PROVIDED ENTRIES:
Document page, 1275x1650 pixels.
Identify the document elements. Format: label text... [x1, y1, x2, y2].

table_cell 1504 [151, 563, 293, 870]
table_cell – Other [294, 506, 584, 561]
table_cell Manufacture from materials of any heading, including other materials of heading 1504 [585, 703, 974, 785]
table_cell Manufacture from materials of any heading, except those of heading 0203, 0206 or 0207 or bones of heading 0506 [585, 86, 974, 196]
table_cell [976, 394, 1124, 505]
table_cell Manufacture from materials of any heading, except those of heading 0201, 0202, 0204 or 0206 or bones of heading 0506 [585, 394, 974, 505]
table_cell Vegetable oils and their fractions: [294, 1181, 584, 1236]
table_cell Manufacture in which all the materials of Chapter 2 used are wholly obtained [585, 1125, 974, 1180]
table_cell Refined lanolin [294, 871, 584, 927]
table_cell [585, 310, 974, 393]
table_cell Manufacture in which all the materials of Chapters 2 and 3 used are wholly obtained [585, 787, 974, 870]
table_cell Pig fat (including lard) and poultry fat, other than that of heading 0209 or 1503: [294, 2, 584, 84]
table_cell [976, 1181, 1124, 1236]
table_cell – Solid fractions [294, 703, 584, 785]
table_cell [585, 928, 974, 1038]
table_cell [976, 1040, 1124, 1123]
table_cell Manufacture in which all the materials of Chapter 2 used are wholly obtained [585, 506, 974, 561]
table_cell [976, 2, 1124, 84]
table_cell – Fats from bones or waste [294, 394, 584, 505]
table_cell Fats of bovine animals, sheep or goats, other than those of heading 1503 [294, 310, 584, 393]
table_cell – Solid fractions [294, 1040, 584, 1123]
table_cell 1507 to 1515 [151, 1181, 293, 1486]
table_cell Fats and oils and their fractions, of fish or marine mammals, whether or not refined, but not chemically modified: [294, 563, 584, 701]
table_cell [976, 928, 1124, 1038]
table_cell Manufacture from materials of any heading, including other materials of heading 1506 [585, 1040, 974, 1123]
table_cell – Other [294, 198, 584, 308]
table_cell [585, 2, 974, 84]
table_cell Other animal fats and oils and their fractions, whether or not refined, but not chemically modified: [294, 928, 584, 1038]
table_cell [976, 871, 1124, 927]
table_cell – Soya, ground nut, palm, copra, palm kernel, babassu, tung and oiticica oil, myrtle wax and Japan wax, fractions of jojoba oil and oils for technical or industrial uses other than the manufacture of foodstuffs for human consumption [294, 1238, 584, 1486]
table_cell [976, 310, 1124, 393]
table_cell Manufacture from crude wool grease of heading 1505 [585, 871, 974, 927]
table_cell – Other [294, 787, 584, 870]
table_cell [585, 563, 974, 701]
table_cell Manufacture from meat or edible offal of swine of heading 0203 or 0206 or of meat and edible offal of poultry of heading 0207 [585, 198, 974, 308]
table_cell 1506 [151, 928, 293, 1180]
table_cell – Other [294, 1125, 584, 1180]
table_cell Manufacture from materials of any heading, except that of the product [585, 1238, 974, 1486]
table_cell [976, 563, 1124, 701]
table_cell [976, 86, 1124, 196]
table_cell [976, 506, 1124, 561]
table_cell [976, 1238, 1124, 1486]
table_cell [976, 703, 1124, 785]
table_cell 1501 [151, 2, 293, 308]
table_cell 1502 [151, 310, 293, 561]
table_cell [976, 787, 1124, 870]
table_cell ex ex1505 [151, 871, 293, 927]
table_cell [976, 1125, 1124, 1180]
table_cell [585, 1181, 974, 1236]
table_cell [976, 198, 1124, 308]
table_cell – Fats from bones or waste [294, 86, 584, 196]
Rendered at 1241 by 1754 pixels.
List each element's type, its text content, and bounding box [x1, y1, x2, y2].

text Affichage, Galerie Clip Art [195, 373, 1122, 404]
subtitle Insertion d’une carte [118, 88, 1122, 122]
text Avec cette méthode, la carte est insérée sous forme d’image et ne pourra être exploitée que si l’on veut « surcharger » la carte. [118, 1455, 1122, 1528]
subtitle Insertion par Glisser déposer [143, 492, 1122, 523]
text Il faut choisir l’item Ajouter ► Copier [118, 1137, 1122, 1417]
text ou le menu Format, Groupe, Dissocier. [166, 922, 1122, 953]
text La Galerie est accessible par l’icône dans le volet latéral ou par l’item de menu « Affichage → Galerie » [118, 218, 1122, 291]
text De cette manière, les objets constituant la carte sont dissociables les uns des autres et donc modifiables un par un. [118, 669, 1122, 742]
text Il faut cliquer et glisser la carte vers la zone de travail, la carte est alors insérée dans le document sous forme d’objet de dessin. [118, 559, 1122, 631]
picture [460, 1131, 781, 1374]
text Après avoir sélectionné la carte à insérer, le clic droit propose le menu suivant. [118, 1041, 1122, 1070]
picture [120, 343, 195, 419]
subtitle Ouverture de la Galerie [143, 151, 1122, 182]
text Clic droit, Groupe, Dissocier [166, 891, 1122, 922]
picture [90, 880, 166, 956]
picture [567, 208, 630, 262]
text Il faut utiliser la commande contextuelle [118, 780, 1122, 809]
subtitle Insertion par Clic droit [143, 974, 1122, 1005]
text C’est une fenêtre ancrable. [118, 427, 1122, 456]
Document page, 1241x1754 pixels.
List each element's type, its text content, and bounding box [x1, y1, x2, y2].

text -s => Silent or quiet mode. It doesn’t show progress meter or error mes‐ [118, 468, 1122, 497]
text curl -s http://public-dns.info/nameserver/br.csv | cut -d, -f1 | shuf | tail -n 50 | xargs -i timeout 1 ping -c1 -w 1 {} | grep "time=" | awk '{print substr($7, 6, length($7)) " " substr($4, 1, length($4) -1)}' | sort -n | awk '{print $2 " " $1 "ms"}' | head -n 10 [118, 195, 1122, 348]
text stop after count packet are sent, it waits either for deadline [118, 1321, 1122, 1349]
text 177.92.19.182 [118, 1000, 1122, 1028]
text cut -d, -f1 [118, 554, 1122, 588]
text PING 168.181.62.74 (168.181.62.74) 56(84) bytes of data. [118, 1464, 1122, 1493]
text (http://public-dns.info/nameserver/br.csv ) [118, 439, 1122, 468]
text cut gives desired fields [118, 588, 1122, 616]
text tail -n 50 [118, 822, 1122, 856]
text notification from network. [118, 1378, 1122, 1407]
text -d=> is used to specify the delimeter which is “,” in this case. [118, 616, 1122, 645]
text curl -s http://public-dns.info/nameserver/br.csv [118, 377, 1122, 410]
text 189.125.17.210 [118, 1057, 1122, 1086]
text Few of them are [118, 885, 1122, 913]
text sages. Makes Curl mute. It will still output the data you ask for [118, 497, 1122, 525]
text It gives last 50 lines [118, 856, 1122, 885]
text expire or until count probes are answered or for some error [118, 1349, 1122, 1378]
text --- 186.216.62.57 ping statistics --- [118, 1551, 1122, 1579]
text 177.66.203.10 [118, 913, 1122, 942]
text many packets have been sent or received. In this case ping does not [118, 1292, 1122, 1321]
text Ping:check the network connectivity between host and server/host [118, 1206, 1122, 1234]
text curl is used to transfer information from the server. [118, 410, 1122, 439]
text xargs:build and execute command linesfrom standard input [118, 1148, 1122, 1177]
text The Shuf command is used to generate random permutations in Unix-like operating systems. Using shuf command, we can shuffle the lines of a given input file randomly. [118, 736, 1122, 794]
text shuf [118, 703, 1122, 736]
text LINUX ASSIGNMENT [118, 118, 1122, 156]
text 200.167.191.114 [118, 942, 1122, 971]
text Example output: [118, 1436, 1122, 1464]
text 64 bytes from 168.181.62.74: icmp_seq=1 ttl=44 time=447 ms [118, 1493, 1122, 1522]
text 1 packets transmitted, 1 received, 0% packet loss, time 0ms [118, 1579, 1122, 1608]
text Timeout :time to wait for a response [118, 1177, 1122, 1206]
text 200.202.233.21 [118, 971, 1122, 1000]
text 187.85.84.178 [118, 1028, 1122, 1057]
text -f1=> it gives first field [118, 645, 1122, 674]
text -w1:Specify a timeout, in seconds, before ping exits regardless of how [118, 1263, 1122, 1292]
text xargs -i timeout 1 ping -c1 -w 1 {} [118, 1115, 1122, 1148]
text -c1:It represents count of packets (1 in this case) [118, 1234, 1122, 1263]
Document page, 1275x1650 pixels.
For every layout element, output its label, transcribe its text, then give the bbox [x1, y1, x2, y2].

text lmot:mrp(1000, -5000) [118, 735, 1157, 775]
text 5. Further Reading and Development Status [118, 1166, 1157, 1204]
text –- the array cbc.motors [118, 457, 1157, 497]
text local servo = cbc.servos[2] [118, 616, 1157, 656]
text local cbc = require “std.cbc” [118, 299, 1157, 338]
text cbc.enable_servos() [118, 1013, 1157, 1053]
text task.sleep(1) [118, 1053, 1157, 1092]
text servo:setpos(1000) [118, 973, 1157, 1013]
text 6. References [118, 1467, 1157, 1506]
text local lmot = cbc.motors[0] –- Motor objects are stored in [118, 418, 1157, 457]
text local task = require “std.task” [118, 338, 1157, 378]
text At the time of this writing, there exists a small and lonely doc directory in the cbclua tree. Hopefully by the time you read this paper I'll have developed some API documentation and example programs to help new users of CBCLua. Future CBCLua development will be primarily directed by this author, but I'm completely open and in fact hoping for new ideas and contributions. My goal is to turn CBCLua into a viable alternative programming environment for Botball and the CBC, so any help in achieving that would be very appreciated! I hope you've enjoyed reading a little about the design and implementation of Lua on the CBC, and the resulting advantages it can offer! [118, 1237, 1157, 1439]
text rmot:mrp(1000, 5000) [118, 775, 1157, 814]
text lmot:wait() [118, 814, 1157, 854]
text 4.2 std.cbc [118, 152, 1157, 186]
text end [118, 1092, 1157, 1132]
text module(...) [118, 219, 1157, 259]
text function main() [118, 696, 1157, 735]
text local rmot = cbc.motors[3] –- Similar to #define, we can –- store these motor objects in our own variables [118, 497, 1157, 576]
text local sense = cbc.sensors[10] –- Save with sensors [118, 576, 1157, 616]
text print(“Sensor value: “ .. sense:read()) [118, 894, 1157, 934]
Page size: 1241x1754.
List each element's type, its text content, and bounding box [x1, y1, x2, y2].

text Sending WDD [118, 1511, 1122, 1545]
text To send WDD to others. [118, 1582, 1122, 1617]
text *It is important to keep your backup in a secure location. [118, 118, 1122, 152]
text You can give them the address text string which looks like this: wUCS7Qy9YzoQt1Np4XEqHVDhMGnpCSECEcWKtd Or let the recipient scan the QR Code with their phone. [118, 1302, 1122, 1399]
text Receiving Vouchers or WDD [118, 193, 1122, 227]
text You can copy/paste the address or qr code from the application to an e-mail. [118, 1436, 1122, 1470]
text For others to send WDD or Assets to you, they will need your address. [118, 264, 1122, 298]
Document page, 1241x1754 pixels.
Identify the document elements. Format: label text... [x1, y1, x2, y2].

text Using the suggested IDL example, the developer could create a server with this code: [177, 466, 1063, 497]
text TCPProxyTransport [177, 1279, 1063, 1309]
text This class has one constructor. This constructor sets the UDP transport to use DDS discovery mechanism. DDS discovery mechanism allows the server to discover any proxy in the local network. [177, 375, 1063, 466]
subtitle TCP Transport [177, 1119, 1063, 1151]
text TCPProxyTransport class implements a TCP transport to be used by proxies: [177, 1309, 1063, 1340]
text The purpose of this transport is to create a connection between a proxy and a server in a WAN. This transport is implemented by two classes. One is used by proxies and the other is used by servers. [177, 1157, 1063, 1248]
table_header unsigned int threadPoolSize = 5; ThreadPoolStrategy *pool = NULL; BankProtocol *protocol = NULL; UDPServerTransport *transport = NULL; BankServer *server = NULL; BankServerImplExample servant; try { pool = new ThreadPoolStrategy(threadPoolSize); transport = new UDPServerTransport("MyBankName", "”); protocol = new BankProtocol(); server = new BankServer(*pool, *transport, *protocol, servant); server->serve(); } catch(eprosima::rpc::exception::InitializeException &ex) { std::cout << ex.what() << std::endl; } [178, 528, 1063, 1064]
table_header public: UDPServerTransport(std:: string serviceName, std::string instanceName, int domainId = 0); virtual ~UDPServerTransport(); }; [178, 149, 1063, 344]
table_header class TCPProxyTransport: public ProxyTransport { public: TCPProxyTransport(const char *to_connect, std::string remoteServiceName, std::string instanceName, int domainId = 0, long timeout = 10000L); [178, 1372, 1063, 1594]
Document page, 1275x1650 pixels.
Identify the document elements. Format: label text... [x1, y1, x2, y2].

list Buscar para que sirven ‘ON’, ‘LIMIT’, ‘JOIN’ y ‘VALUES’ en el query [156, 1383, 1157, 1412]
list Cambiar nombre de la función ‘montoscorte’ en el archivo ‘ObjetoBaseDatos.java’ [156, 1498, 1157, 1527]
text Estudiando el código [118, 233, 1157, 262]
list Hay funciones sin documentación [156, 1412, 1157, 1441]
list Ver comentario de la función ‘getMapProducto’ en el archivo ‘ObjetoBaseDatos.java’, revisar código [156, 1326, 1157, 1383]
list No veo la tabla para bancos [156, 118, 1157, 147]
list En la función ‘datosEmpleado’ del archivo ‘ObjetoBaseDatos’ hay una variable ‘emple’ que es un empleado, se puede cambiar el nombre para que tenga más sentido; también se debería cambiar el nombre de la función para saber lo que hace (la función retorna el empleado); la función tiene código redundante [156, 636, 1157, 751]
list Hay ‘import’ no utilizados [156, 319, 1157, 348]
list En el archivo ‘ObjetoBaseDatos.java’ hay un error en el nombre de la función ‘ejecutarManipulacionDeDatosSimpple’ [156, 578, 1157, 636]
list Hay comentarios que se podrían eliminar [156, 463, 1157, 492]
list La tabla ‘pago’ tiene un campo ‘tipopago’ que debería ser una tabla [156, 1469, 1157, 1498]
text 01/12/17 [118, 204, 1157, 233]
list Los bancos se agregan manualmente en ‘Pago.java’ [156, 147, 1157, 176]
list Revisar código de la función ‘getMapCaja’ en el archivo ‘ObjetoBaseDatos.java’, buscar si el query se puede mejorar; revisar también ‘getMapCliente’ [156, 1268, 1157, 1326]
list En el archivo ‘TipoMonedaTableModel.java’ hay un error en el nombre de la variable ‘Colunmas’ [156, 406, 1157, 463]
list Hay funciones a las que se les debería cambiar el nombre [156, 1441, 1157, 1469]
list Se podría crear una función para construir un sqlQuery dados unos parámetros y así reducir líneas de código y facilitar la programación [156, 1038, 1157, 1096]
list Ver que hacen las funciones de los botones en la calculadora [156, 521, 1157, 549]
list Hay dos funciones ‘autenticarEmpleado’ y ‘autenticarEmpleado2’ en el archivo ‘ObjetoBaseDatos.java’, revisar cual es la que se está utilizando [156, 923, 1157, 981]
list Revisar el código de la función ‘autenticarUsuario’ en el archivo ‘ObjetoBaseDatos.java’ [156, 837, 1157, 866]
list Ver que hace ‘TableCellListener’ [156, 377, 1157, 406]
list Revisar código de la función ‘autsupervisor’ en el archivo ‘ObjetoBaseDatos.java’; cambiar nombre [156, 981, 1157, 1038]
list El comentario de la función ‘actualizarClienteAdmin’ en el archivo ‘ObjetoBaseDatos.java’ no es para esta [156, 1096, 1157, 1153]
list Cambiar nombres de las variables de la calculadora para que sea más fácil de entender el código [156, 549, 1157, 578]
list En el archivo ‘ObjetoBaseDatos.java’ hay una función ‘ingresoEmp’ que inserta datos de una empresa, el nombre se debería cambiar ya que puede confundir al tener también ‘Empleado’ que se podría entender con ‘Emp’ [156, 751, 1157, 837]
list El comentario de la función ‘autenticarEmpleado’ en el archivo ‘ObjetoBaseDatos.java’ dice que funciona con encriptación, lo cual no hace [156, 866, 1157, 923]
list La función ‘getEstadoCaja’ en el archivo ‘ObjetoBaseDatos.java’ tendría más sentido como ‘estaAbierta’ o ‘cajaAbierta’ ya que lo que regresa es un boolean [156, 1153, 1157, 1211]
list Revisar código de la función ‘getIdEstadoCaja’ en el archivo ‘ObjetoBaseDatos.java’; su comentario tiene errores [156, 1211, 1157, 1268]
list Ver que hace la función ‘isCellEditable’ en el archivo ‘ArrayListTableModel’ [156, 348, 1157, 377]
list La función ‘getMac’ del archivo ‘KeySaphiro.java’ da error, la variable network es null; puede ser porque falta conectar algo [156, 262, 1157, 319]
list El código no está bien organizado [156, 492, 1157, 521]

YOUR GOAL:
Copy the part of the items that opens with the line containing "text lmot:mrp(1000, -5000)" and closes with the line containing "text local servo", switching "Further Reading" to "Additional Reading" and leaving everything else unchanged.

EXERCISE OUTPUT:
text lmot:mrp(1000, -5000) [118, 735, 1157, 775]
text 5. Additional Reading and Development Status [118, 1166, 1157, 1204]
text –- the array cbc.motors [118, 457, 1157, 497]
text local servo = cbc.servos[2] [118, 616, 1157, 656]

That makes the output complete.